#### Exercise requirements
Could you report every line from the entries that includes the word "consortiapedia"?

===== Records provided =====

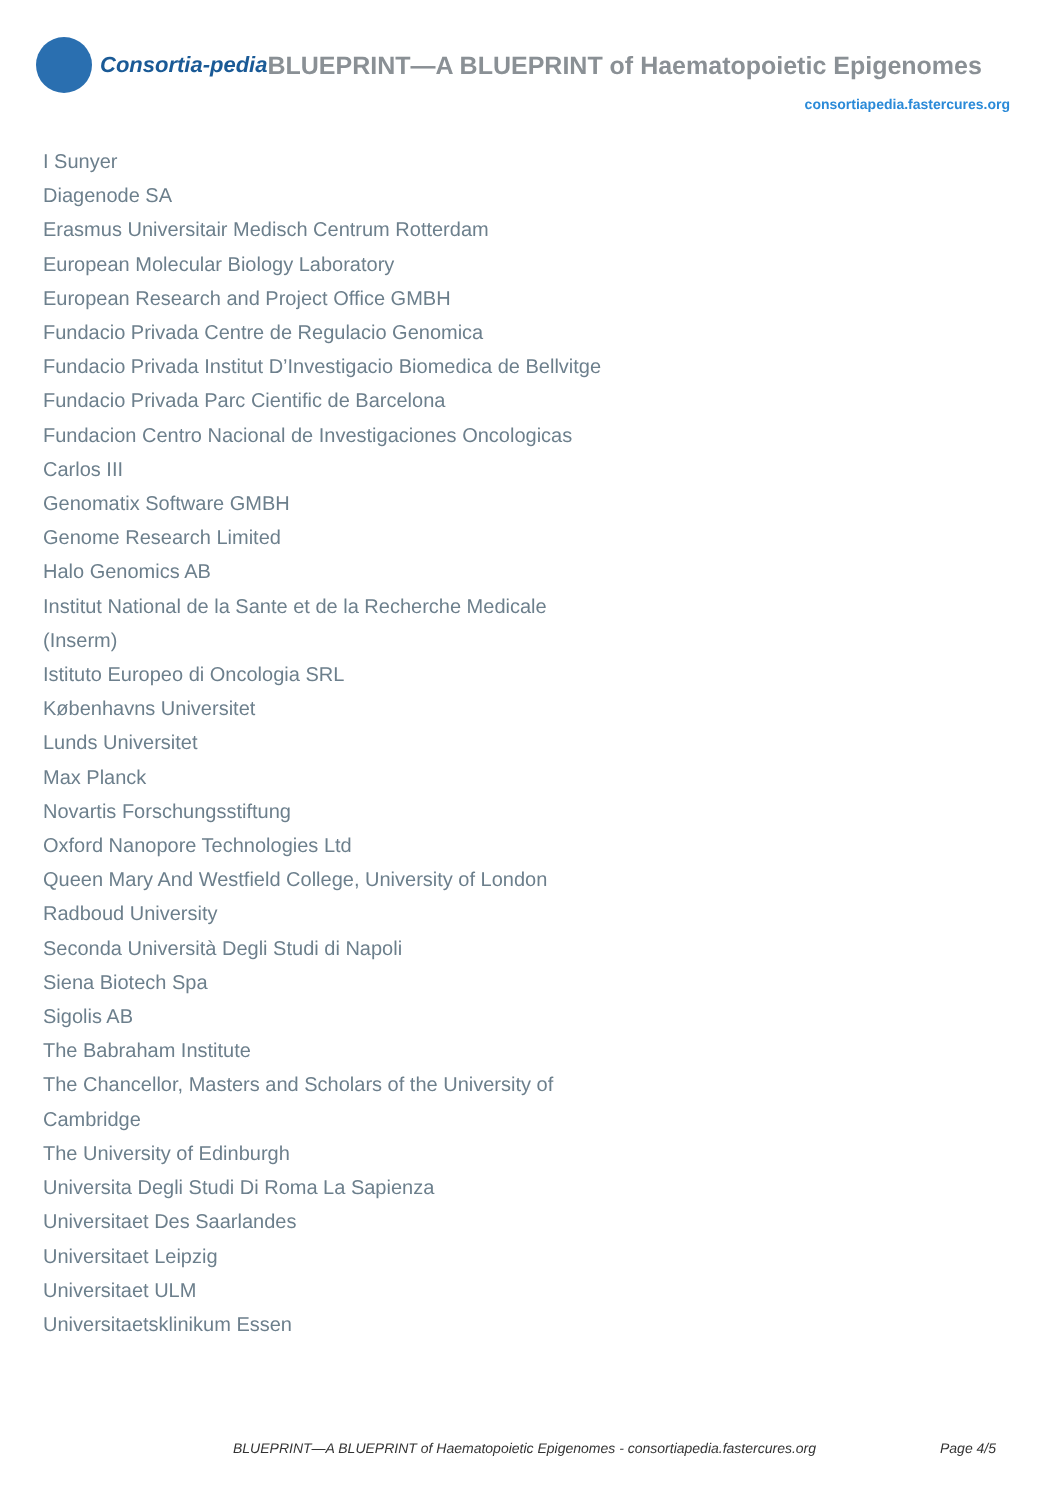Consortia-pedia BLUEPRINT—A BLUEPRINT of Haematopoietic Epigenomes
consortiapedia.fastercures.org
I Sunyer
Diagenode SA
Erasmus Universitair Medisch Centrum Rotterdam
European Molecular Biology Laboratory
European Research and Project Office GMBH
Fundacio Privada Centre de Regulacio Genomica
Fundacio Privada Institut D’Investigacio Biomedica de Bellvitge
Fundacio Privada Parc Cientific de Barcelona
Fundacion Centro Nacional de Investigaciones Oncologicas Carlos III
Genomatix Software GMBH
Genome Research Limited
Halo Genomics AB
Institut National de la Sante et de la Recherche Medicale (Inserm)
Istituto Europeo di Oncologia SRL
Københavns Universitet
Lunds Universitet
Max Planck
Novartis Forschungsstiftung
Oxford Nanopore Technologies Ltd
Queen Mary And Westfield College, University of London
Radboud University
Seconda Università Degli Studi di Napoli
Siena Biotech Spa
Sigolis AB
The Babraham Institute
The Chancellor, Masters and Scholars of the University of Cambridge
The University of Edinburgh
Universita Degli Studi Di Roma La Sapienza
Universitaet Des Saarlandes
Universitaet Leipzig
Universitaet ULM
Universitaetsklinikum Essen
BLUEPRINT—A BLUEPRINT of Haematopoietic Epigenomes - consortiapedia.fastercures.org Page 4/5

=====
===== Records provided =====

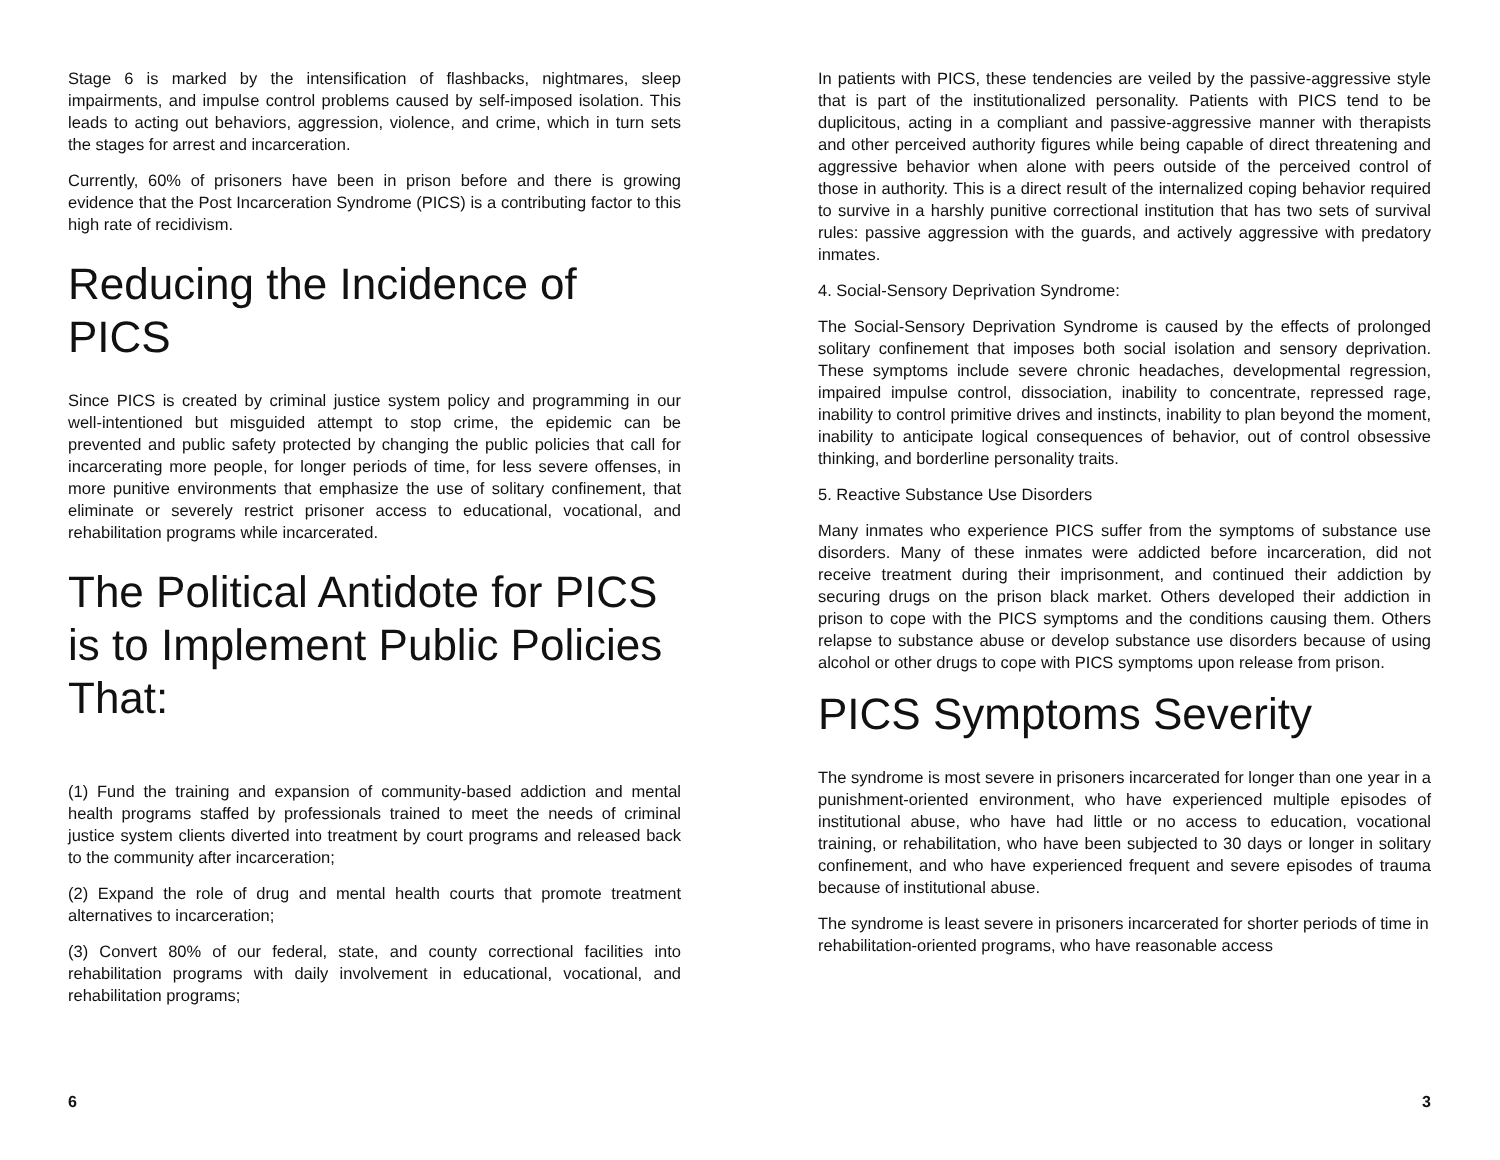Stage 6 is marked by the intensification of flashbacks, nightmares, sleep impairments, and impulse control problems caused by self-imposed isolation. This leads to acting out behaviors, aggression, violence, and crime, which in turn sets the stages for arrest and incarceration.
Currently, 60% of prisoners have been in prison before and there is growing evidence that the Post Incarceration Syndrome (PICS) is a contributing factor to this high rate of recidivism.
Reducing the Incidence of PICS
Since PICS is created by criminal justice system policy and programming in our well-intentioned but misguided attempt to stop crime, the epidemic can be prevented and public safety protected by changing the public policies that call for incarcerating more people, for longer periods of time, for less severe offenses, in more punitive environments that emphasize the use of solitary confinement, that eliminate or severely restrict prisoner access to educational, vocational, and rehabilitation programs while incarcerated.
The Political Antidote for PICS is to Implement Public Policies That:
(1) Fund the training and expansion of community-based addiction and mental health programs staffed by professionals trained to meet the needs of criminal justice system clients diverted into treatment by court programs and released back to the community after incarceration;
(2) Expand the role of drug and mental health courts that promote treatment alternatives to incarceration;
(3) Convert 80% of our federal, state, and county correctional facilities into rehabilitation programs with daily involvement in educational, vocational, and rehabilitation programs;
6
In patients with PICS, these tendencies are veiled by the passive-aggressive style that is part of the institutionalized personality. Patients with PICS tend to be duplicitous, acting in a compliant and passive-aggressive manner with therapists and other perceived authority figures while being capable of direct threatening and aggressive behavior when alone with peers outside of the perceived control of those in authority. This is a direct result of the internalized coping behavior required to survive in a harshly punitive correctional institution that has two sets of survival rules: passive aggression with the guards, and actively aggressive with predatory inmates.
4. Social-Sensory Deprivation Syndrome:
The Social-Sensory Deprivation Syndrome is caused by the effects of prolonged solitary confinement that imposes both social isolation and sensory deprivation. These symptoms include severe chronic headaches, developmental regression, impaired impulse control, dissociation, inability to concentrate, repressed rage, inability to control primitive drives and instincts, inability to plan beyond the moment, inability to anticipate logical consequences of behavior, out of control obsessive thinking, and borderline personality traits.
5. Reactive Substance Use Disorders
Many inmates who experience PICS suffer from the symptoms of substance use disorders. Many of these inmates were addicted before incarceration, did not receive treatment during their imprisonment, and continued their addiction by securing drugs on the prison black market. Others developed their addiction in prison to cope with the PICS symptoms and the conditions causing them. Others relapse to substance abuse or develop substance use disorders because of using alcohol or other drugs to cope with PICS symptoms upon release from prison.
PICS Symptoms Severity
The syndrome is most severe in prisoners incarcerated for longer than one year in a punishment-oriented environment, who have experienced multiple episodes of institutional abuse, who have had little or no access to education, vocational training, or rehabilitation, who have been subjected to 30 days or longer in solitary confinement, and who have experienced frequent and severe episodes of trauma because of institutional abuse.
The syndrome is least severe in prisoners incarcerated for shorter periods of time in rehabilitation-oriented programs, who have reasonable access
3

=====

#### Task solution
consortiapedia.fastercures.org
BLUEPRINT—A BLUEPRINT of Haematopoietic Epigenomes - consortiapedia.fastercures.org Page 4/5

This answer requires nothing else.